* _REQUIREMENT_
Could the data below be retyped exactly, without its pictures?

Data records
==*==
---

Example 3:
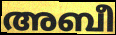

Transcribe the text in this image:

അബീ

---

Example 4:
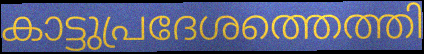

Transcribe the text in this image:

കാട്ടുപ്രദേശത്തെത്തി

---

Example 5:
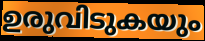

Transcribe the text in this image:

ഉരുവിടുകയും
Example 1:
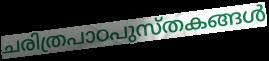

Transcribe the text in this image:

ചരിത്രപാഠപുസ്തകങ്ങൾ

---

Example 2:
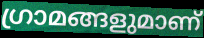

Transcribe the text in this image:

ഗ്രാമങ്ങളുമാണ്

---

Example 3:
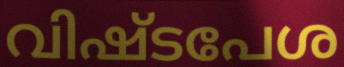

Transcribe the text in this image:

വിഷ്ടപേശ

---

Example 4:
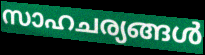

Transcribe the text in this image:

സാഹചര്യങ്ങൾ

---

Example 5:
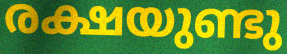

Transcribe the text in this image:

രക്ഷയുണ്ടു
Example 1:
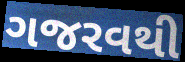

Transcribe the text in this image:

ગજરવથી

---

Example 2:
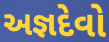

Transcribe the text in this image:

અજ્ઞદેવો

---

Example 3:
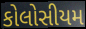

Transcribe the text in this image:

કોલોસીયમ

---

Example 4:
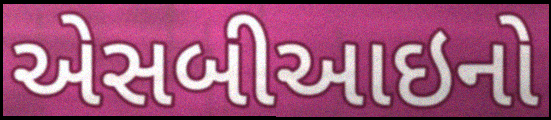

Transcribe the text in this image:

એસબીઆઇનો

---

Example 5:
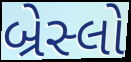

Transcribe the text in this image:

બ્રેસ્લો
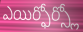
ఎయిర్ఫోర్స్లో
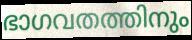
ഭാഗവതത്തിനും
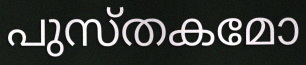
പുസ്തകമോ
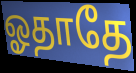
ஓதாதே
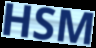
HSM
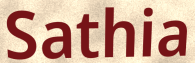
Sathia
==*==
* _OUTPUT FOR THIS EXERCISE_
---

Example 3:

Transcribe the text in this image:

അബീ

---

Example 4:

Transcribe the text in this image:

കാട്ടുപ്രദേശത്തെത്തി

---

Example 5:

Transcribe the text in this image:

ഉരുവിടുകയും
Example 1:

Transcribe the text in this image:

ചരിത്രപാഠപുസ്തകങ്ങൾ

---

Example 2:

Transcribe the text in this image:

ഗ്രാമങ്ങളുമാണ്

---

Example 3:

Transcribe the text in this image:

വിഷ്ടപേശ

---

Example 4:

Transcribe the text in this image:

സാഹചര്യങ്ങൾ

---

Example 5:

Transcribe the text in this image:

രക്ഷയുണ്ടു
Example 1:

Transcribe the text in this image:

ગજરવથી

---

Example 2:

Transcribe the text in this image:

અજ્ઞદેવો

---

Example 3:

Transcribe the text in this image:

કોલોસીયમ

---

Example 4:

Transcribe the text in this image:

એસબીઆઇનો

---

Example 5:

Transcribe the text in this image:

બ્રેસ્લો
ఎయిర్ఫోర్స్లో
ഭാഗവതത്തിനും
പുസ്തകമോ
ஓதாதே
HSM
Sathia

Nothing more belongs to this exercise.